Monday 11 April 2011

Little Screm - The Golden Record

This article originally appeared on the peerless (yet now sadly defunct) Gobshout.com. It's owners are now Suburban Tarts, who should be visited post-haste...


The Golden Record released 04/11/11 on Secretly Canadian Records


The title of this record is a reference to the golden discs included on the Voyager spacecraft, which contain a representative sample of sounds, languages and music from Earth. The hope is that if the discs are ever discovered by an alien race, they will be able to play them (assuming they’ve not ditched the physical format) and hear a cross-section of our society. Douglas Adams once said that the discs were going to include the music of Bach, but the designers were worried that even vastly superior life forms might see this as showing off. But I digress. Already.

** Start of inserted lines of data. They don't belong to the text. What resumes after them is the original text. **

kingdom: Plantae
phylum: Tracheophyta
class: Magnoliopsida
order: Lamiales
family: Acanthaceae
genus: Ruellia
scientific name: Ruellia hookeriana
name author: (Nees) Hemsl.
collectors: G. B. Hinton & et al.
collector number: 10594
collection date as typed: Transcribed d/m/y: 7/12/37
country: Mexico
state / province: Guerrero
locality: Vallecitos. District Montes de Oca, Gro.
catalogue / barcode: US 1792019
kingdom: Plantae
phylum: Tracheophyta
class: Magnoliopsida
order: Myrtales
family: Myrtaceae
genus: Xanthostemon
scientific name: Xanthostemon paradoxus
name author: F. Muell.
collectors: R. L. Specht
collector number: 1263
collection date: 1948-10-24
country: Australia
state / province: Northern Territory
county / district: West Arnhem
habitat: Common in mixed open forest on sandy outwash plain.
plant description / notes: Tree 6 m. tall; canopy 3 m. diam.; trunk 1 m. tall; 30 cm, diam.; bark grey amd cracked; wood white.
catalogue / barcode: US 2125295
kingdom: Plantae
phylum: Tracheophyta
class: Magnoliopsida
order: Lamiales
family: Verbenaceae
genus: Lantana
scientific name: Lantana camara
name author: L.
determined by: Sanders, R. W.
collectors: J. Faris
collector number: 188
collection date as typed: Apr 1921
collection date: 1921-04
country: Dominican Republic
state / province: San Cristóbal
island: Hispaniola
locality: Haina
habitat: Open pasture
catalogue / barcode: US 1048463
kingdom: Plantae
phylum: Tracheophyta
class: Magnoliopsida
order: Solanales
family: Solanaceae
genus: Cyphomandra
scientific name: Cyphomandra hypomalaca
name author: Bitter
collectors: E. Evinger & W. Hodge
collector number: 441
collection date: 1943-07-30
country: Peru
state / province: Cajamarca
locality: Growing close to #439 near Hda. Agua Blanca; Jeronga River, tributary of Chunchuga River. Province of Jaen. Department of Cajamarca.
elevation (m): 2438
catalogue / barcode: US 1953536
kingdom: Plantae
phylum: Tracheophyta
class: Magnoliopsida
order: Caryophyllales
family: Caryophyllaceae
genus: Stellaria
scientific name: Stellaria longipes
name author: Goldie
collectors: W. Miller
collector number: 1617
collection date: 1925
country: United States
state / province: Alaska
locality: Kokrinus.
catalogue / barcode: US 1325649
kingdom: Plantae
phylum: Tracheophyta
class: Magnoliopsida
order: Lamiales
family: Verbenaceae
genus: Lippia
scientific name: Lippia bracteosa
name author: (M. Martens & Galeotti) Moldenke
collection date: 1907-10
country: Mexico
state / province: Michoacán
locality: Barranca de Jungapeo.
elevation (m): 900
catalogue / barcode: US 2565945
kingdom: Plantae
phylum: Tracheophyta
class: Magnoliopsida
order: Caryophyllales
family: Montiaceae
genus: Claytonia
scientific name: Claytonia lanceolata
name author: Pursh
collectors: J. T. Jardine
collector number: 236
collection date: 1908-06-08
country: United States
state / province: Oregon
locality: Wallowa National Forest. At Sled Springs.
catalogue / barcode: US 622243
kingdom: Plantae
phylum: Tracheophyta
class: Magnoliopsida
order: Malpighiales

Little Scream’s full debut is, in this case, well titled. It seems to contain a whole range of styles, sounds and influences, all held together by Little Scream’s fragile, soulful voice. The album manages to perfectly pair beautiful lilting folk songs (The Heron and The Fox is a particular favourite) with a rather fine line in bombast (Cannons - Both these tracks can be previewed here). It almost comes as no shock to discover it is produced by Arcade Fire’s multi-instrumentalist and hell-raiser-in-chief, Richard Reed-Parry. The way the louder tracks build and incorporate many instruments is reminiscent of the producer’s better-known work.


But to focus too much on the production or the host of local Montreal guests (other members of Arcade Fire and The National chip in) would be to do Little Scream a huge injustice. Her voice and song writing are both beautiful, and the album drifts from quiet and introspective to epic and enormous (particularly the rumbling Guyegaros and the curveball intro to Boatman) with an ease that carries the listener along, whilst keeping them constantly guessing and occasionally (in my case) squirming with delight. The fact that the album closes to the sound of gentle rain, wind chimes and what can only be a synthesiser playing Land of Hope and Glory will give you some sort of insight into what we’re dealing with here.


This is an album that achieves the core purposes of the debut record: to showcase a phenomenal talent, to leave the listener already itching for the next release, and to make me long to see her live. It’s also a record inside which I could comfortably live; so complete and enthralling is the world Little Scream has created. When next she visits these shores (she’s just supported Jose Gonzales at The Barbican), I shall be waiting with baited breath.